Gott ist gegenwärtig!

Liebe Gemeinde!

Ein etwas anderer Gottesdienst wird das heute – das ist Ihnen natürlich schon aufgefallen, als Sie in die Kirche kamen. Vielleicht haben Sie unsere Sigristin Annarös in Verdacht, daß sie die Kirche nicht richtig aufgeräumt hat und all das Zeug hier im Gang auf dem Boden hat verstreut liegen gelassen. Vielleicht haben Sie auch einen ungebetenen Gast in Verdacht, der diese Unordnung und dieses Chaos hier hinterlassen hat, kurz bevor der Gottesdienst begann.

Aber ich kann Sie beruhigen – oder auch eben nicht beruhigen: ich bin’s gewesen. Ich habe diese Sachen hier mit Bedacht hier hingelegt und hingestellt. Und ich kann nur hoffen, daß Sie nach dem Gottesdienst sagen werden, das war eigentlich gar keine so schlechte Idee.

Ich will Ihnen darum zuerst einmal die Bibelstelle vorlesen, die ich für den heutigen Abend ausgesucht habe und über die wir gleich gemeinsam nachdenken wollen. Es ist zunächst nur ein Vers, und der steht im Alten Testament, im 2. Buch Mose. Und da heißt es:

[TEXT 2. Mose 13, 20]

Ich finde, liebe Gemeinde, wir sind in diesem letzten Gottesdienst des Jahres in Etam am Rande der Wüste angekommen. Unser Sukkot ist das Jahr 2012. Und jetzt, in dieser Stunde machen wir Rast, lagern wir, sammeln – die Einen Kräfte, die anderen Ruhe. Mancher möchte vielleicht auch ein bißchen Wegzehrung erhalten für die Stunden vor uns. Wie auch immer. Dieser Gottesdienst ist unser Etam am Rande der Wüste.
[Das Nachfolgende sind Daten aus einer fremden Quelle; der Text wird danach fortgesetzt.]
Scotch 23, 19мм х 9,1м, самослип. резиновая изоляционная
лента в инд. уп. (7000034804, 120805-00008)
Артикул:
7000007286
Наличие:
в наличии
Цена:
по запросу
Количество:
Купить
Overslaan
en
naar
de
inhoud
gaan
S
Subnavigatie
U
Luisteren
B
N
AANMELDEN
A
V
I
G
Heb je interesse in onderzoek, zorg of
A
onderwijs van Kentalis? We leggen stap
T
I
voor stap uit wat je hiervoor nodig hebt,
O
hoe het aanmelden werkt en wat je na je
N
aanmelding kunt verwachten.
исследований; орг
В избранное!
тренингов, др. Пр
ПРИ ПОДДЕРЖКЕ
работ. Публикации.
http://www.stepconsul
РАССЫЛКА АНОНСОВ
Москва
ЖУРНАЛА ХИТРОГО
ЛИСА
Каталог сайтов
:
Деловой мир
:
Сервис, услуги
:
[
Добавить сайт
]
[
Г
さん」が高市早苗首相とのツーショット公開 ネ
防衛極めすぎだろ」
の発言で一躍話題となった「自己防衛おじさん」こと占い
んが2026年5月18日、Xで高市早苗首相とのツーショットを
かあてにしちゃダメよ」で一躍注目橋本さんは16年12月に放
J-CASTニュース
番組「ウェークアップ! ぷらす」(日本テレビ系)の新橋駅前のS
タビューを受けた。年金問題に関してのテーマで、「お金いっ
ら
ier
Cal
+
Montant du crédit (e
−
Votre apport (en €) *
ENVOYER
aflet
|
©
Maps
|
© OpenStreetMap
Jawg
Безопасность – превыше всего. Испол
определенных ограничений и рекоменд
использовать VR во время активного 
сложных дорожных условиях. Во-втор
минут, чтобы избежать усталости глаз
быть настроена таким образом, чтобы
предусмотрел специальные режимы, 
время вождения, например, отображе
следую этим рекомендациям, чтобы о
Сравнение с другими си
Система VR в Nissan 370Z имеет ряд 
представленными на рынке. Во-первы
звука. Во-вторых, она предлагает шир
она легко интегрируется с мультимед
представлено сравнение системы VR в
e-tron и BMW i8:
Und dazu möchte ich Ihnen erst einmal eine Geschichte erzählen. Eine Geschichte, die ein Fahnenflüchtiger, ein Deserteur aufgeschrieben hat. Vor ziemlich genau 60 Jahren übrigens, 1952. Alfred Andersch hieß er, kam ursprünglich aus München, lebte ab 1958 in der Schweiz und ist am 21. Februar 1980 bei Locarno gestorben. Seine berühmteste Geschichte trägt den Titel „Die Kirschen der Freiheit“ und sie endet mit folgender Szene:

1944 ist Alfred Andersch deutscher Soldat an der Front in Italien. Unfähige Vorgesetzte befehlen dilettantische und opferreiche Angriffe auf die überlegenen Amerikaner. Immer mehr Kameraden fallen in diesem sinnlosen und nicht mehr zu gewinnenden Kampf – und Alfred Andersch entschließt sich zu desertieren.

„Hinter den Bäumen am anderen Talrand konnte ich Häuser sehen, und ich vernahm das Geräusch rollender Panzer, ein helleres, gleichmäßigeres Geräusch, als ich es von den deutschen Panzern kannte. … Ich löste die Patronentaschen und das Seitengewehr vom Koppel und ergriff den Stahlhelm und warf alles dem Karabiner nach. Dann ging ich durch das Feld weiter. Unten geriet ich noch einmal in die Macchia. Ich schlug mich durch, das dichte Dorngestrüpp zerkratzte mein Gesicht; es war ein schweres Stück Arbeit. Keuchend stieg ich nach oben.

In der Mulde des jenseitigen Talhangs fand ich einen wilden Kirschbaum, an dem die reifen Früchte glasig und hellrot hingen. Das Gras rings um den Baum war sanft und abendlich grün. Ich griff nach einem Zweig und begann, von den Kirschen zu pflücken. Die Mulde war wie ein Zimmer; das Rollen der Panzer klang nur gedämpft herein. Sie sollen warten, dachte ich. Ich habe Zeit. Mir gehört die Zeit, solange ich diese Kirschen esse. Ich taufte meine Kirschen: ciliege diserte, die verlassenen Kirschen, die Deserteurs-Kirschen, die wilden Wüstenkirschen meiner Freiheit. Ich aß ein paar Hände voll. Sie schmeckten frisch und herb.“ (Alfred Andersch, Kirschen der Freiheit, Ausgabe von 1992, Frankfurt/M., Seite 130)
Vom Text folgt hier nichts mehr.